First Nations people are less likely to receive guideline-recommended angiography after a heart attack compared with non-First Nations people and have poorer long-term survival rates, according to new research published in CMAJ (Canadian Medical Association Journal).
First Nations people in Canada have a 2.5-fold higher prevalence of heart disease compared with non-First Nations people and increasing rates of hospitalization for cardiovascular health issues.
To understand the effect of delivering coronary angiography to First Nations people, researchers looked at data on 46 764 people with acute myocardial infarction in Alberta, of whom 1043 (2.2%) were First Nations.
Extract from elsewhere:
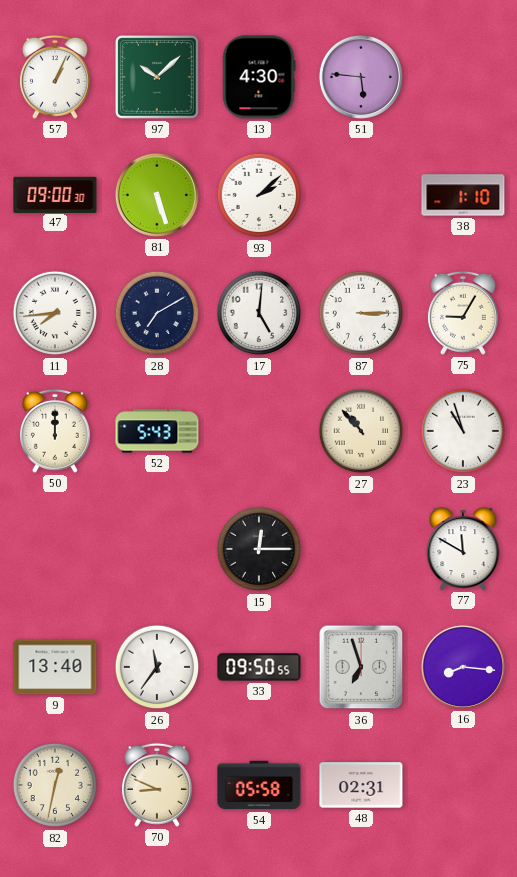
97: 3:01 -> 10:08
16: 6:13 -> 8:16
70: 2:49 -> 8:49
The First Nations participants were younger than non-First Nations (59 years v. 68 years old), more likely to have diabetes (54% v. 34%) and lived further from laboratories that performed coronary angiography. Of the people who received coronary angiography within one day after their heart attack, 31% were First Nations compared with 39% of non-First Nations people.
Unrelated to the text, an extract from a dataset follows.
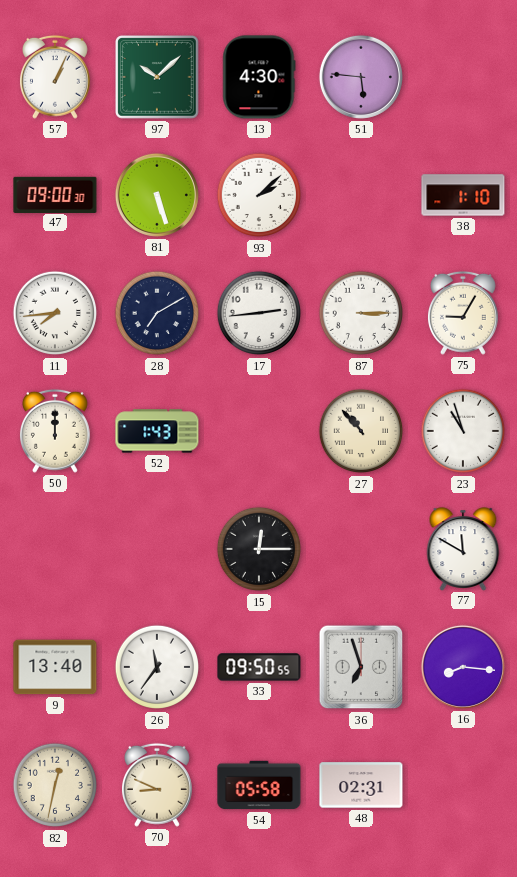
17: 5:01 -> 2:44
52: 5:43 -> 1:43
“Given the benefit of invasive intervention in people with acute MI [myocardial infarction], efforts to improve access to angiography after acute MI for First Nations patients along with the use of medical therapy that has proven effective may improve outcomes,” writes Dr. Lauren Bresee, Department of Medicine, University of Calgary, Calgary, Alberta, with coauthors.
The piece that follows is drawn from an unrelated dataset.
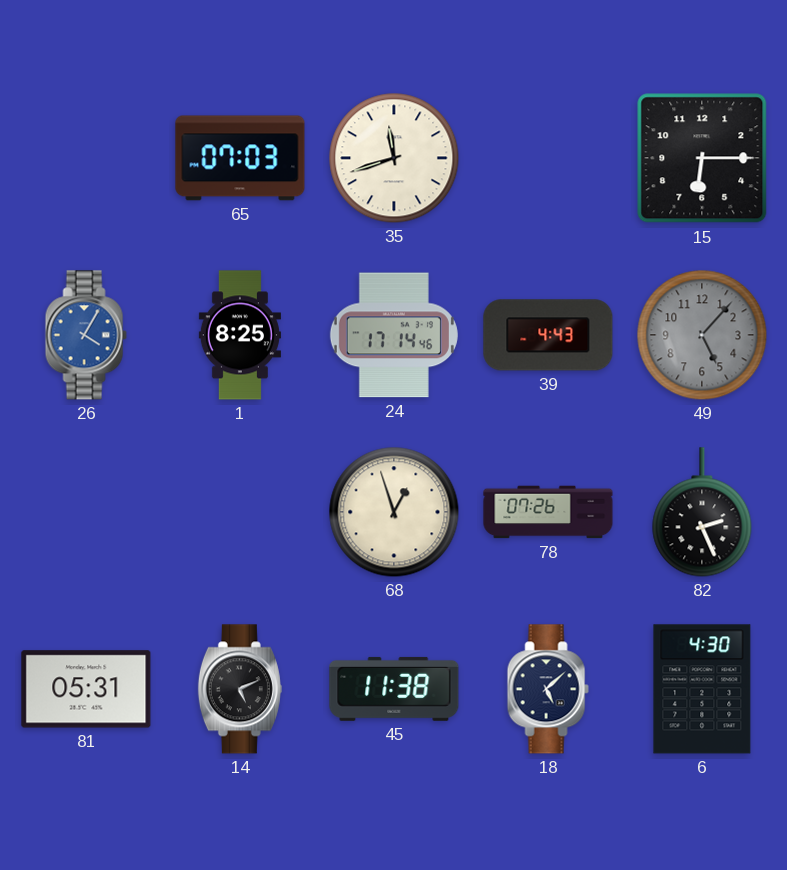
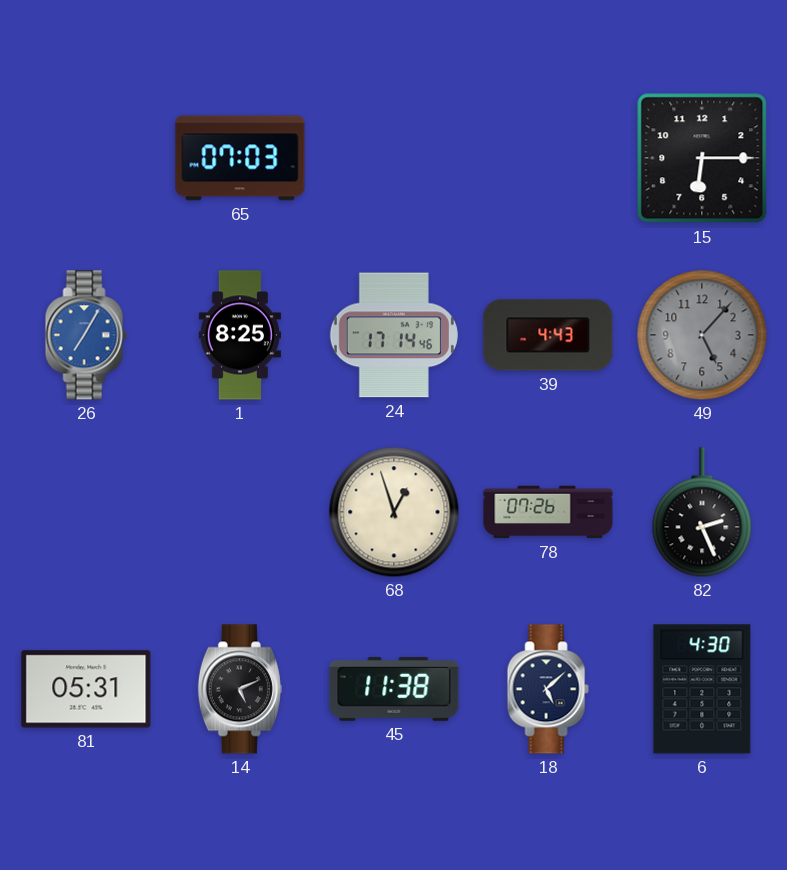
35: 11:42 -> none
26: 4:05 -> 7:05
Likelihood of coronary angiography among First Nations patients with acute myocardial infarction, Lauren C. Bresee PhD, Merril L. Knudtson MD, Jianguo Zhang MSc, Lynden (Lindsay) Crowshoe MD, Sofia B. Ahmed MD MSc, Marcello Tonelli MD SM, William A. Ghali MD MPH, Hude Quan PhD, Braden Manns MD MSc, Gabriel Fabreau MD MPH, Brenda R. Hemmelgarn MD PhD; for the Alberta Kidney Disease Network (AKDN) and the Alberta Provincial Project for Outcome Assessment in Coronary Heart Disease (APPROACH), CMAJ, DOI:10.1503 /cmaj.131667, published 20 May 2014.